Clementine Ogilvy Spencer-Churchill, born Clementine Hozier in 1885, was the wife of Winston Churchill for 57 years. As beloved wife and mother, as confidant, advisor and remonstrator, the role she played in her husband’s life was a significant one. As a political force in her own right, however, Clementine Churchill often demonstrated qualities of charisma, insight and organisational skill, vital to the role of statesperson.

A cause which has been referred to as her greatest achievement was the Red Cross Aid to Russia Fund, of which she served as Chairman in the Second World War. During this time, approximately 16,825,000 of Russia’s citizens died, which amounted to a staggering 15% of its population. There was a great deal of sympathy in Great Britain for the plight of the Russian people. Clementine herself was particularly troubled by the inordinate burden borne by the Soviet Union.

Clementine rallied support from the wealthy and celebrity musicians, along with factory workers and school girls willing to knit scarves, gloves and hats. The Red Cross Aid to Russia Fund quickly raised £1 million in the period from mid-October to December 1941, rising to a massive £8 million by the end of the war. This went towards essential supplies such as clothing and blankets, medicine and medical equipment including X-ray installations, and first aid kits. To amass such support from a country which was itself struggling with wartime shortages was a considerable achievement.
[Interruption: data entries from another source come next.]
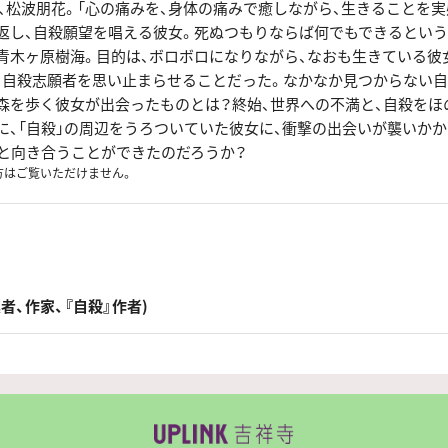
ル、松波朋花。「心の痛みを、身体の痛みで癒しながら、生きることを実
返し、自殺願望を唱える彼女。死ぬつもりならば何でもできるという
青木ヶ原樹海。目的は、ボロボロになりながら、なおも生きている彼
、自殺志願者を思い止まらせることだった。なかなか見つからない自
森を歩く彼女が出会ったものとは？終始、世界への不満と、自殺をほ
に、「自殺」の周辺をうろついていた彼女に、衝撃の出会いが襲いかか
」と向き合うことができたのだろうか？
方はご覧いただけません。
者、作家、『自殺』作者)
In this document, Counsellor Frank Roberts offers glowing words of praise for Clementine’s conduct during her tour of the Soviet Union in 1945, proclaiming that “No country has ever had a better Ambassadress”. For the magnitude of her achievement with the Aid to Russia Fund, she was awarded Order of the Red Banner of Labour, a Soviet decoration, as well as the Distinguished Red Cross Service Badge from the Soviet Red Cross. In June 1946, Clement Attlee made her a Dame for this work. According to her daughter, Mary Soames in Clementine Churchill: the Biography of a Marriage, she had been delighted that she had been able to “help a little”, but would never come to style herself as Dame.